Many young couples live together and break up and live with the next bf/gf. Engagement is more serious than just living together.
Hope this clears things up.
by umiko (guest) rate this post as useful

weddings 2010/12/13 16:14
As a point of comparison, and while things in Japan are different, in France the ceremony at City hall is the only official marriage. It is a bit more involved than just signing papers and can only be performed by the mayor or an alderman representing the mayor, but it doesn't last very long, unless the bride and groom are well known people.

Most of the people that have also a church ceremony have it later on the same day. Especially in small towns were the city hall and the church are located on the same square.
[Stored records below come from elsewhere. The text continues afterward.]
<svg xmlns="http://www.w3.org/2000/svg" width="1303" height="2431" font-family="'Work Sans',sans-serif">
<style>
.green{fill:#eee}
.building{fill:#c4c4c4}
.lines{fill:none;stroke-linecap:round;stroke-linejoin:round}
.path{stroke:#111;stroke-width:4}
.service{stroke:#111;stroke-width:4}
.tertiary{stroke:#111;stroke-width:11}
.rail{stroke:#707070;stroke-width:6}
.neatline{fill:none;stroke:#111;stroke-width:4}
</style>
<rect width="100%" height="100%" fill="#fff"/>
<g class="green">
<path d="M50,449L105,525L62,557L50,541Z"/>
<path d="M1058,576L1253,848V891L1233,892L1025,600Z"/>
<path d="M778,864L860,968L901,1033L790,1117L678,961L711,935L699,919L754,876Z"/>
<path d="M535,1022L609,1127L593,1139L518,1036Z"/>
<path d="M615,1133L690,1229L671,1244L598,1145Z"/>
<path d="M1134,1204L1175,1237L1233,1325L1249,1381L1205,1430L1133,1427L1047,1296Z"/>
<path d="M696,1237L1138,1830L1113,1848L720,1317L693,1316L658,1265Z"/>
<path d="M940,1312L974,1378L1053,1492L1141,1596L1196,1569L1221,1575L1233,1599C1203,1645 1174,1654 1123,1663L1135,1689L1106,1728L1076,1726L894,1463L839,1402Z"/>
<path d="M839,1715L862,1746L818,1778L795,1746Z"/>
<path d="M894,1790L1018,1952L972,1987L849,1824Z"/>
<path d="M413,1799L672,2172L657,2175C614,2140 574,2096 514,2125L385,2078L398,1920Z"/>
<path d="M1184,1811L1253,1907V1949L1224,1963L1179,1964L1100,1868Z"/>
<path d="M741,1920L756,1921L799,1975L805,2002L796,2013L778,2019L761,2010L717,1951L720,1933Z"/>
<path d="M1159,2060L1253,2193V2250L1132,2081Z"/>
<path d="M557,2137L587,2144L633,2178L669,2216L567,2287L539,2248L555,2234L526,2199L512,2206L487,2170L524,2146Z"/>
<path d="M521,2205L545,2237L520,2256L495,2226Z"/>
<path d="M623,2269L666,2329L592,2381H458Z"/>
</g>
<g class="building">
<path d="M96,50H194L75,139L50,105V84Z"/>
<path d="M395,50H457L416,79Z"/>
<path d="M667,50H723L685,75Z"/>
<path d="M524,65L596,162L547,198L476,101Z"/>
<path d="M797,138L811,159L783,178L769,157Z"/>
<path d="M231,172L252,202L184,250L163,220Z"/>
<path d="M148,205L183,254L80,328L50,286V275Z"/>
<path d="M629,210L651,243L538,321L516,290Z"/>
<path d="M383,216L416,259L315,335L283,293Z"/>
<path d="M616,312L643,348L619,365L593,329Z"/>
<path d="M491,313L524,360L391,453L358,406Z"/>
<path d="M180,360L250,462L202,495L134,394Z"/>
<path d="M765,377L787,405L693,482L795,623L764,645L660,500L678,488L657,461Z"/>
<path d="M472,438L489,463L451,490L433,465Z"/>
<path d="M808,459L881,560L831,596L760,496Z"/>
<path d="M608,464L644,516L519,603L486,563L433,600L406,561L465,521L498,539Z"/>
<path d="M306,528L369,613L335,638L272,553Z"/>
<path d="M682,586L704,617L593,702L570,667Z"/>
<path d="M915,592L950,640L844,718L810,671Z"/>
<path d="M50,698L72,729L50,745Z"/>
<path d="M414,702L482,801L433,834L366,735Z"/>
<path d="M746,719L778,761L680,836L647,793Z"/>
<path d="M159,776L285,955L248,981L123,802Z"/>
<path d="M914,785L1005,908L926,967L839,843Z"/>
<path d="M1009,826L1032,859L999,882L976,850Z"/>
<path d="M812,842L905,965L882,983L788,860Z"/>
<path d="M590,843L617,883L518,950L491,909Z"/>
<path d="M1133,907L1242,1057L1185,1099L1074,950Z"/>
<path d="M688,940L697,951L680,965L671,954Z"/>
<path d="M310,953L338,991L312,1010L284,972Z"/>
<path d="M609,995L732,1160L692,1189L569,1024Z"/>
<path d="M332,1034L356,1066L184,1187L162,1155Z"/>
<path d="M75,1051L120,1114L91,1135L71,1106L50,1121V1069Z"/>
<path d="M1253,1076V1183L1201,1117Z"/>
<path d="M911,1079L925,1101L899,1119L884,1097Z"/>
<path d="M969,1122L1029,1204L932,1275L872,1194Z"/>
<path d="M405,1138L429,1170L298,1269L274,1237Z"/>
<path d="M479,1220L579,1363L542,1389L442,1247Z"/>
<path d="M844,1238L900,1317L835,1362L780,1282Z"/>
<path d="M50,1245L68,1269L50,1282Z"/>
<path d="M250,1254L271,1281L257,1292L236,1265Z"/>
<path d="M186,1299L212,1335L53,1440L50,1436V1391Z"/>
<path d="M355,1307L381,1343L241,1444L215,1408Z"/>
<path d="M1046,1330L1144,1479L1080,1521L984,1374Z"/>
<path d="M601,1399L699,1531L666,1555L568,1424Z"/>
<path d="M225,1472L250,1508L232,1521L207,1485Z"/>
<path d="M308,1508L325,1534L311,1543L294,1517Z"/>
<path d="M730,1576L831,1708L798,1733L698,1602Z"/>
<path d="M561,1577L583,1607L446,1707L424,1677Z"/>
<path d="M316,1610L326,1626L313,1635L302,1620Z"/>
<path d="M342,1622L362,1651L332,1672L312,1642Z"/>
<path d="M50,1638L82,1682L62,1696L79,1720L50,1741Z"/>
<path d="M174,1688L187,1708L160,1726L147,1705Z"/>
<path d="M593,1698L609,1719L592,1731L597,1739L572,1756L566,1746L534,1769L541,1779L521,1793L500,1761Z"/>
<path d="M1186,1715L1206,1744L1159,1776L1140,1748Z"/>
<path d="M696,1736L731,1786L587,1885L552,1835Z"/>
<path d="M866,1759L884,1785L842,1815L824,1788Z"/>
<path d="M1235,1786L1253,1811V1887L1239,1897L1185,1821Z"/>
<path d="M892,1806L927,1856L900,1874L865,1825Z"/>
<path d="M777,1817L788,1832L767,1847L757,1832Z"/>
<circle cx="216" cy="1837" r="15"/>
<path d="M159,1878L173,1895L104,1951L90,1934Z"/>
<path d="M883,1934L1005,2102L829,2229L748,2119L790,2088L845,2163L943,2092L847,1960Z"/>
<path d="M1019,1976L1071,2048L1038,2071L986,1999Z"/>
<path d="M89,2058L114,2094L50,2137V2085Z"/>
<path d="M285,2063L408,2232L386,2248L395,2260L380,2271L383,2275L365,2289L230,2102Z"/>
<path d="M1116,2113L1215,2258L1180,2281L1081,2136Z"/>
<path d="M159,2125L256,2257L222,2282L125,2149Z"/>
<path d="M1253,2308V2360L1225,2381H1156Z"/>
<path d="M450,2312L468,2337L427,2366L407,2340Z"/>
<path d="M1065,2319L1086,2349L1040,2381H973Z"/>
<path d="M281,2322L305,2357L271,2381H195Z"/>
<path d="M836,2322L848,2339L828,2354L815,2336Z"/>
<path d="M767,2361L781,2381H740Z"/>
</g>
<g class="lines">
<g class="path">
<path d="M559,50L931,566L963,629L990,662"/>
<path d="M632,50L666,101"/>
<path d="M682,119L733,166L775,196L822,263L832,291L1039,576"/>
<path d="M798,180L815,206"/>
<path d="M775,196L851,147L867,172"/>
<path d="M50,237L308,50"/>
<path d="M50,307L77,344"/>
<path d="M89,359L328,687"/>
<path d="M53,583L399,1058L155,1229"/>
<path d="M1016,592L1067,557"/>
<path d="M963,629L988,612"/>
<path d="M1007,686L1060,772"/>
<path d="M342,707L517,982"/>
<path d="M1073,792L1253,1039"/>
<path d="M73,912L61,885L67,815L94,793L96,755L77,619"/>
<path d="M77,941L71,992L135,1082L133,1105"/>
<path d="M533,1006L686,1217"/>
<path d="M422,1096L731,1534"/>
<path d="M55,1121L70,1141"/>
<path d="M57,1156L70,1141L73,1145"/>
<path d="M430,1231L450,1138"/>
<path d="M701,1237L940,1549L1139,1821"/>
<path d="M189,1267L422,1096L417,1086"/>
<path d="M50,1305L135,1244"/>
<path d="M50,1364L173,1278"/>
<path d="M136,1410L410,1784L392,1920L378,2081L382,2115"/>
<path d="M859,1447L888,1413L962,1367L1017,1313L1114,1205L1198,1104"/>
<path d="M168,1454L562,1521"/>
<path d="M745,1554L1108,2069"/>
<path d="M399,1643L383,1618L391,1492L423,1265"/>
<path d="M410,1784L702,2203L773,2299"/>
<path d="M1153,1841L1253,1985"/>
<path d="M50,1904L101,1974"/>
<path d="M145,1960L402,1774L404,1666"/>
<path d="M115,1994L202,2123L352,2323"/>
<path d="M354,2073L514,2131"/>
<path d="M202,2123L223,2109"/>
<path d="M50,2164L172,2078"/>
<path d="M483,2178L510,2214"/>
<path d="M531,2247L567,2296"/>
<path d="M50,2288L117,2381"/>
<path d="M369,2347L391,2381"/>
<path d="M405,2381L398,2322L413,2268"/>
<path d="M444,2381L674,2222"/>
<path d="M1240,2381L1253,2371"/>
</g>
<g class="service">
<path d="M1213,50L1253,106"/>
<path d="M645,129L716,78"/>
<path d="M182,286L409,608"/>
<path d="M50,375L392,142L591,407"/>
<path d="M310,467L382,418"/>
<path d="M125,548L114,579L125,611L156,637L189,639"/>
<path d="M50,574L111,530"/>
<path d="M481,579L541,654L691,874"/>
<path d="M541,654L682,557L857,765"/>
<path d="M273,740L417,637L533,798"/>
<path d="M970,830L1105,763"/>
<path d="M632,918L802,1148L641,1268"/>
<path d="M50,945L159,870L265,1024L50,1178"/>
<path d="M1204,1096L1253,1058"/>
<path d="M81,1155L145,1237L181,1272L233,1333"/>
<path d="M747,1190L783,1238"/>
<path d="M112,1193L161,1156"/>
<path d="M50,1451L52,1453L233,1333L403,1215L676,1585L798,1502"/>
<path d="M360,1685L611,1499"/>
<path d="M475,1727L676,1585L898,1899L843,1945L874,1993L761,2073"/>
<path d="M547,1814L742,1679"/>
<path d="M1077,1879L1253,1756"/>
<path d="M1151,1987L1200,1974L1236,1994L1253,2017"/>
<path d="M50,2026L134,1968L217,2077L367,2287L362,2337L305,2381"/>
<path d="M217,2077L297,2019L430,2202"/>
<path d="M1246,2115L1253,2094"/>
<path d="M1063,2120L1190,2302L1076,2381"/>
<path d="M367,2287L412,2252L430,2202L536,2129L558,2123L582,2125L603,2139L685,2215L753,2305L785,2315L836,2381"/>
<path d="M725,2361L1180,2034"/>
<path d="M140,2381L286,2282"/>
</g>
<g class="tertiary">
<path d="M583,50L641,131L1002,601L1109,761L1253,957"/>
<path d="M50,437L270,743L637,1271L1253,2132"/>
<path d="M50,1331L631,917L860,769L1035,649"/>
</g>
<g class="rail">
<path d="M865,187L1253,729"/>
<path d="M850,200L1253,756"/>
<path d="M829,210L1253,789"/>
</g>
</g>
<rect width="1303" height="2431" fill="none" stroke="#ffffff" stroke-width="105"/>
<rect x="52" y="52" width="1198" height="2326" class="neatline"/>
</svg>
However some couples, mostly wealthy ones, have the church ceremony in another town, for example the town or village where the family of the bride has a centuries old family home, so the ceremony will take place at least one week later.

Last year the son of a very important aristocrat was married in church 3 months after the civil marriage.
by Red frog (guest) rate this post as useful

. 2010/12/13 18:19
You are "expected" to, first, introduce your spouse-to-be to each other's parents to ask for approval, then start doing the arrangements such as booking ceremonial halls, banquettes, costumes, new home, honeymoon, sending invitations etc. as you do the engagement ceremony, and then several months later you have the wedding ceremony and banquette on the same day, and the legal registration is usually done a day before that or so, because the day after the ceremony is the day you depart for your honeymoon, and they you start living together for the first time. And then sooner or later you get pregnant, but it better be after the honeymoon.
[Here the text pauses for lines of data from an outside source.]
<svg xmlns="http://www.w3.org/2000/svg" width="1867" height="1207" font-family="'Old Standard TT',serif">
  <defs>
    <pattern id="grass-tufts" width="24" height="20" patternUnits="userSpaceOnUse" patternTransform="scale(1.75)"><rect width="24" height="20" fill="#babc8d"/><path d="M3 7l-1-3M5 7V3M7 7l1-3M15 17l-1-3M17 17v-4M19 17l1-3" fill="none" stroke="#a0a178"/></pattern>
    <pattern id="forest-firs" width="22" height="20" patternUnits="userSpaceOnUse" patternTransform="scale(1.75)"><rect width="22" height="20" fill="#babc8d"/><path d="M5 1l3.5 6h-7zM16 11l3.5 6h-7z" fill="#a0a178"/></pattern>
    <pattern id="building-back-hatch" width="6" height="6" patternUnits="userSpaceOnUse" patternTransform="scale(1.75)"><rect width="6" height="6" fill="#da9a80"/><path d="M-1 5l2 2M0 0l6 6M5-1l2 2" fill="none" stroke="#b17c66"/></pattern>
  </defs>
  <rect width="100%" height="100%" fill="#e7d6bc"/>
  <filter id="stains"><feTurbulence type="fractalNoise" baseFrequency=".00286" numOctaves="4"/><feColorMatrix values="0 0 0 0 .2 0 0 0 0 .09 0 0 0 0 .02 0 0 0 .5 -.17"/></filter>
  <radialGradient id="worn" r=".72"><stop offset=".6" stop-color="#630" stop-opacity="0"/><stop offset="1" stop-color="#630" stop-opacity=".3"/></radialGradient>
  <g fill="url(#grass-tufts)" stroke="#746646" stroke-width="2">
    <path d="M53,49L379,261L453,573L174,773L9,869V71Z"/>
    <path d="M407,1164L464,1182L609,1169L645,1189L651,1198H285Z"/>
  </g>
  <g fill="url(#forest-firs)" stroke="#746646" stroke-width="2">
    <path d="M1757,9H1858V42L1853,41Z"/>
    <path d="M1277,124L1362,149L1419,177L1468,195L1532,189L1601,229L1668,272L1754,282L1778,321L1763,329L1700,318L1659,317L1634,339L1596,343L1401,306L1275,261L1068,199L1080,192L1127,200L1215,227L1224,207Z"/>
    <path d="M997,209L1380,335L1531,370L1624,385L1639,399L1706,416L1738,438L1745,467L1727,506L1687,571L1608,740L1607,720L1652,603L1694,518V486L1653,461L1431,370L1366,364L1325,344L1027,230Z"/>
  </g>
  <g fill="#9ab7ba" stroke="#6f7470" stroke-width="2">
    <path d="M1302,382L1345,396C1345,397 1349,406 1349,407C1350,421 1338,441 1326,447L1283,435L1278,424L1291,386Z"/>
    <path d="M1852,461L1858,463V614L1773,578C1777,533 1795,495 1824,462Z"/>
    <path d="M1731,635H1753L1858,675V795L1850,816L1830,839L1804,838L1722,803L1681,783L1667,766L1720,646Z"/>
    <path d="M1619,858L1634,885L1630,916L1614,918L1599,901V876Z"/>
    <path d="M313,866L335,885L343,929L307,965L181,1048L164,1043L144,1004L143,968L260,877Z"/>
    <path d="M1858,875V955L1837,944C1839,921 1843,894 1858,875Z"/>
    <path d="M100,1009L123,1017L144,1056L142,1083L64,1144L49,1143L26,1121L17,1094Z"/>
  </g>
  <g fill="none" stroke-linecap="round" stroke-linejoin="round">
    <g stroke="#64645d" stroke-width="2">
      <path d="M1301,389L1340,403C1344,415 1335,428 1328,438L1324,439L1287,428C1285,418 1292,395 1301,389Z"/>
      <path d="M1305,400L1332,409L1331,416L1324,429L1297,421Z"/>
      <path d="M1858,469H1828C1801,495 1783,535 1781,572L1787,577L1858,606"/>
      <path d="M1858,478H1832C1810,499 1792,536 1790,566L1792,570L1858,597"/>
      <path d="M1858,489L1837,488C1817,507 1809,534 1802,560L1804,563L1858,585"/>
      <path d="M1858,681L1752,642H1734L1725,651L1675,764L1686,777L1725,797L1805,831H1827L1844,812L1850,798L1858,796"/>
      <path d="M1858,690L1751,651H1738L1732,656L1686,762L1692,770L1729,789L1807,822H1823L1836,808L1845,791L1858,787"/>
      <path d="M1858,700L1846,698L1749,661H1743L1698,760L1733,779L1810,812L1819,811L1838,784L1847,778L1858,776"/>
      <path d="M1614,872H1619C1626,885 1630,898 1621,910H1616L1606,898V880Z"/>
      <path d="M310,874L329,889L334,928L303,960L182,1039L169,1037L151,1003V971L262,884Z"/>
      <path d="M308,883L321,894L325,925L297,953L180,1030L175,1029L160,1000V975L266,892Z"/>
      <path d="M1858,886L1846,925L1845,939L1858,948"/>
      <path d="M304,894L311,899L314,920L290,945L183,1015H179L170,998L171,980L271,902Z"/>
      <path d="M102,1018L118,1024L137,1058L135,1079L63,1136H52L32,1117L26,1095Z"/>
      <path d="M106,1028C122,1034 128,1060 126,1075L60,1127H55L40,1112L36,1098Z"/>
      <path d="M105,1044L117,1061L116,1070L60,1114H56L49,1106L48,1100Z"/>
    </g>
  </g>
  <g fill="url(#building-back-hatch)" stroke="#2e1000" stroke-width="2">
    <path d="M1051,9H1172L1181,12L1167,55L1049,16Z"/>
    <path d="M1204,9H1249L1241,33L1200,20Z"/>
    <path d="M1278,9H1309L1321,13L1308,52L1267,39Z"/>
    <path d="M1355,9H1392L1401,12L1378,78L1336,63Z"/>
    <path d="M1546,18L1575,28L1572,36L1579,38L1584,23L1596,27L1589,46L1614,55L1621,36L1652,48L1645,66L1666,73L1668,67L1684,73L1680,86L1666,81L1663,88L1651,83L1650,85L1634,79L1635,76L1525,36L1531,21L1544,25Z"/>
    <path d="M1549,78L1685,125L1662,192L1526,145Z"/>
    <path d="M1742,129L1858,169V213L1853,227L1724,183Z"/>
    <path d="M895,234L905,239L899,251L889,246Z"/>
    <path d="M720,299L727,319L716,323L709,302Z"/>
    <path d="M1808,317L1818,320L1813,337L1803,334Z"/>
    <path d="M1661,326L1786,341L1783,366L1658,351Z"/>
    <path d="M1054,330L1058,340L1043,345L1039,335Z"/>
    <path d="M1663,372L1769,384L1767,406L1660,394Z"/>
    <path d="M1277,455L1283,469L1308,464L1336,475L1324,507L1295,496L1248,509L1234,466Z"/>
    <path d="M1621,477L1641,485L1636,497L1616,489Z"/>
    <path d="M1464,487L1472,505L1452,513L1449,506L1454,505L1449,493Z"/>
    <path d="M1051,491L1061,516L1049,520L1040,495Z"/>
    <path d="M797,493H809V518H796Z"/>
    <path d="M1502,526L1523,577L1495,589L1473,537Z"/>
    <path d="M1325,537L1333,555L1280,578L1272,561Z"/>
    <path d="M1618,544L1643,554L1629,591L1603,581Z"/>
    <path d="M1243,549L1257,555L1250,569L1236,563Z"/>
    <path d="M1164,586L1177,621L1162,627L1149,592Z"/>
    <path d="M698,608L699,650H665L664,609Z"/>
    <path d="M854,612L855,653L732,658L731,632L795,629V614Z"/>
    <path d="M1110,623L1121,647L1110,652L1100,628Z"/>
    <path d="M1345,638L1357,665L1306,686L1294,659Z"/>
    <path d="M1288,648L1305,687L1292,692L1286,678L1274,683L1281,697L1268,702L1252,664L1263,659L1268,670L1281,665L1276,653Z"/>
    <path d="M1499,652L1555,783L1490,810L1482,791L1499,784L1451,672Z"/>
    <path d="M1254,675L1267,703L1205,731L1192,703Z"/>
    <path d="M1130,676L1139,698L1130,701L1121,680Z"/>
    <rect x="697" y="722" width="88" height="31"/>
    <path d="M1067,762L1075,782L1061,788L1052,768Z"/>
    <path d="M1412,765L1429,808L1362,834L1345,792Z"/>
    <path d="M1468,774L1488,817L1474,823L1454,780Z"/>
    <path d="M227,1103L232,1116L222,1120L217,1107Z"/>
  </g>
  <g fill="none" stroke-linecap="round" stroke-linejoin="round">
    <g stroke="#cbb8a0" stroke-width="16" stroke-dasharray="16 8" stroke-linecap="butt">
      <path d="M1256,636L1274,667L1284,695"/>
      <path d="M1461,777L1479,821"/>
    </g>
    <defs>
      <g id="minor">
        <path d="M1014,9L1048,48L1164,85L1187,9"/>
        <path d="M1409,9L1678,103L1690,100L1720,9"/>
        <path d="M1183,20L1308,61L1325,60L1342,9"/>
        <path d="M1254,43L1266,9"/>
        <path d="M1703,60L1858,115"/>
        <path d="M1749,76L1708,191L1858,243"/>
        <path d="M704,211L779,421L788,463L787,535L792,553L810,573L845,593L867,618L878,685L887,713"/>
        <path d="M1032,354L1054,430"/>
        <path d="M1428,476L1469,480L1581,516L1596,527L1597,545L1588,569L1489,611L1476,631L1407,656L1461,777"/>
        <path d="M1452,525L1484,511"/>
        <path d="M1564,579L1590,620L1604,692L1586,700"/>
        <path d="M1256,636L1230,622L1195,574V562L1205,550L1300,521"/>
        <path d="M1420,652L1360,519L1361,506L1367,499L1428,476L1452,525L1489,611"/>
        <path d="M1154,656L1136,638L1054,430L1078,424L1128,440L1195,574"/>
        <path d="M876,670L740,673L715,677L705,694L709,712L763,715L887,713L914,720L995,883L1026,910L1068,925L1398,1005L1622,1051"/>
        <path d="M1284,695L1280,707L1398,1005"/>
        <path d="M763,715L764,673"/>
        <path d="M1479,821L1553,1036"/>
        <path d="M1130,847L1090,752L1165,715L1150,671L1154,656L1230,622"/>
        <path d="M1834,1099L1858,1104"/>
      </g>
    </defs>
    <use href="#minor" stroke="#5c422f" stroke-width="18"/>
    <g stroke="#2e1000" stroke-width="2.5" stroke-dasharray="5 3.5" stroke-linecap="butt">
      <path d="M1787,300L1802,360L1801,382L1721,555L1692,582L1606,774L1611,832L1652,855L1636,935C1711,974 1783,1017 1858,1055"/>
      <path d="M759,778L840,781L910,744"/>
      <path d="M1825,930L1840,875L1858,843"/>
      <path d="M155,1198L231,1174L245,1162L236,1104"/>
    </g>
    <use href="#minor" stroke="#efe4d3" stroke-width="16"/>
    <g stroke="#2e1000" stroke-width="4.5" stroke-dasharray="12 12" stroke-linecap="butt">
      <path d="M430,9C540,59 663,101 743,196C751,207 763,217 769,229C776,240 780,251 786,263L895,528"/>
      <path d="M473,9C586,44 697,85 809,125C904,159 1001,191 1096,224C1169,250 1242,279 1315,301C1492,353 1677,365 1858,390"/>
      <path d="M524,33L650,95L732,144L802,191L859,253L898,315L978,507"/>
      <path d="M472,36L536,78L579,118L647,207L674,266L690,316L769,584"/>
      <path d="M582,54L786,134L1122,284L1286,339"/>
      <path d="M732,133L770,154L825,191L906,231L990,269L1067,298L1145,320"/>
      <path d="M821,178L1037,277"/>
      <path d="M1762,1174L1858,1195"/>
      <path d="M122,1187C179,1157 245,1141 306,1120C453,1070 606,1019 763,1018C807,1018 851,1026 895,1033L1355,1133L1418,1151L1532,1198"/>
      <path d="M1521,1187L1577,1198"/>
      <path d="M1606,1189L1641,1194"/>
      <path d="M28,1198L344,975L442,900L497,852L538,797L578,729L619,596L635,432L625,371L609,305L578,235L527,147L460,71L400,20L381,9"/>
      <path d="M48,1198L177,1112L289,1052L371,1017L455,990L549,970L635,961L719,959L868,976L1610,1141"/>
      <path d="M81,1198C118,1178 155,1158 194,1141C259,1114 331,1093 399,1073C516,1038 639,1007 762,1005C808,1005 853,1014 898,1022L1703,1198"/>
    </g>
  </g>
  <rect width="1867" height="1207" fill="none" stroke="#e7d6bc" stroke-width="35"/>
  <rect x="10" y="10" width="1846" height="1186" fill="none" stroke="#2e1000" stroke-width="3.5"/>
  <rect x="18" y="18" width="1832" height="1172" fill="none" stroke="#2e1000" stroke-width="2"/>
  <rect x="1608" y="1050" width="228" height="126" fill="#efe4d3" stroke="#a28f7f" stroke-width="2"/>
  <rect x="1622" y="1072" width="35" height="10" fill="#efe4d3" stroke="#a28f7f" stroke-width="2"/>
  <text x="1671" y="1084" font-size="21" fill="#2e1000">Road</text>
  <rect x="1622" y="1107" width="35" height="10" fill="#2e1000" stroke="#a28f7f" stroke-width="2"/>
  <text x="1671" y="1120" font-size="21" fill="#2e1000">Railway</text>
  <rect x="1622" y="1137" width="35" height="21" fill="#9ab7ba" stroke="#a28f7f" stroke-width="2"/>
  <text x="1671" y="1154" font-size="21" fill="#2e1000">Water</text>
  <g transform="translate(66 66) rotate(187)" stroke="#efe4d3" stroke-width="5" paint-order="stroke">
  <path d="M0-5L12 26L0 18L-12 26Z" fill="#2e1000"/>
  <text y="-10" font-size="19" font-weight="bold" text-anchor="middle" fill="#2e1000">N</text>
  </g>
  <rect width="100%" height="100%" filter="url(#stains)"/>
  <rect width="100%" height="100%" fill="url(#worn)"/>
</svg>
If the procedure is not done in this order for no special reason, the couple may be frowned at somewhere by someone and therefore things may not go as smoothly as they should.

That said, I just read a newspaper article yesterday that about 40% of married couples today get pregnant before they get married. In those cases, typicall, you get unexpectedly pregnant, then you find a good way to confess this to each other's parents, then you get legally married ASAP, and then if you're not too busy with raising the baby, you have the wedding ceremony and honeymoon. But a lot of couples have the ceremony about a year later when the baby is easier to babysit.

I have the impression that a lot of couples who don't do the ceremony right after the legal registeration, sort of end up not doing the ceremony at all for the rest of their lives.

Either way, although the ceremony or honeymoon may come quite later due to circumstances, there is no reason for a couple to get legally married without introducing the partner to the parents, so if the legal marriage is done without the knowledge of the parents, they're going to have a hard time for decades.
by Uco (guest) rate this post as useful

time lag 2010/12/13 18:32
My sister-in-law and her husband submitted their papers in June and had their ceremony in November, we submitted the papers in September and had the ceremony the next June- a large gap isn't that unusual here. Most of my friends though have had their ceremony within a week or so of submitting the documents, or as Uco said, not had a ceremony more than a year later and possibly won't have one at all.

None of my friends so far have had a dekichatta kekkon (and we didn't!) so I'm surprised to hear that the percentage is as high as 40%, although it does seem quite possible.